Radio emerges from the electronic soup [New Scientist]

For me the main interest about this story is that it shows how "You get what you select for."

The experimenters set up the system so that an oscillating output was selected for. They did not select for the creation of an actual oscillator. Evolving an oscillator is just one way that a system like this can give an oscillating output.

Evolutionary design processes can be very sensitive to external conditions, even to the point that a successful design at one longitude might fail at another one because of the effects of the subtle duration/temperature differences. When we embrace evolutionary design, we also embrace non-linearity, so it's a powerful but often unpredictable approach.

Of course, we can include stability or predictability into our selection criteria. In the physical world this puts a lot of pressure on the imagination of the designers of the experiment, and involves having to deliberately expose the system to a set of stressors, singly and in combination. The more critical the system, the more thorough this process need to be (as with non-evolutionary approaches, too).

It's not too different for software, but software suffers from fewer "field effects" - it's more like a mechanical constructor set than a radio constructor set. Software has defined connections between its parts. It should be possible to determine if a particular module is directly or indirectly connected with (and so can be affected by) another module. In the physical world, this is much more difficult, as the experimenters were reminded by the oscillator experiment linked to above.

Perhaps the contrast is not so clear cut, as there are a number of media in a computer through which field effects can propagate between modules or bundles of modules - the most obvious one being the operating system. OS's can be (and despite appearances, are) designed to minimise these effects. Modern OS's try to make each application feel like it's the only one running, other than the components it needs to do it's job.

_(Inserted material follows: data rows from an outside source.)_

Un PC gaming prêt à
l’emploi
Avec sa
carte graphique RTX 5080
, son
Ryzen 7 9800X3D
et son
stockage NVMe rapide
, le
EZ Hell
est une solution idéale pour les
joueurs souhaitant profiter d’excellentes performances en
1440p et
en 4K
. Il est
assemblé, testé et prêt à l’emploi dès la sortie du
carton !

The software runs on a computer, and this exists in the real world (even an emulator runs on a real computer), so physical effects can affect its running. Most of the time this minimised by very robustly designed hardware components (CPU and memory chips, printed circuits etc.) that are very resistant to errors when run within their designed conditions.

Modern PC hardware is a physical system that has been designed through an (informal but truly) evolutionary approach, with reliability of code execution, cost, size, mass, power consumption, speed and all of those other criteria that you see listed in PC magazines (and some that aren't) being the attributes selected for. My guess is that a PC designer would look at the New Scientist story and look skyward, eyebrows arching, lips pursing. "Been there, done that".

One benefit of the (formally) evolutionary approach is that it has no preconceptions. Like a person who has no preconceptions, this could lead to moments of brilliance and also to moments of intense social awkwardness. The typically short generation time of virtual experimental systems allow avenues to be explored that would be shunned in the real world, and give them a chance to bear fruit. If these systems need to be translated into the real world the design must include all of the expected environment stressors.

One factor that has been selected for in bridge and building design is for the designer not to end up in prison, or sued into the ground, and this has had a clear effect of structural engineering and design. (They are also quite keen on not killing people).

Funny to think of a lawyer as an environmental stressor, isn't it?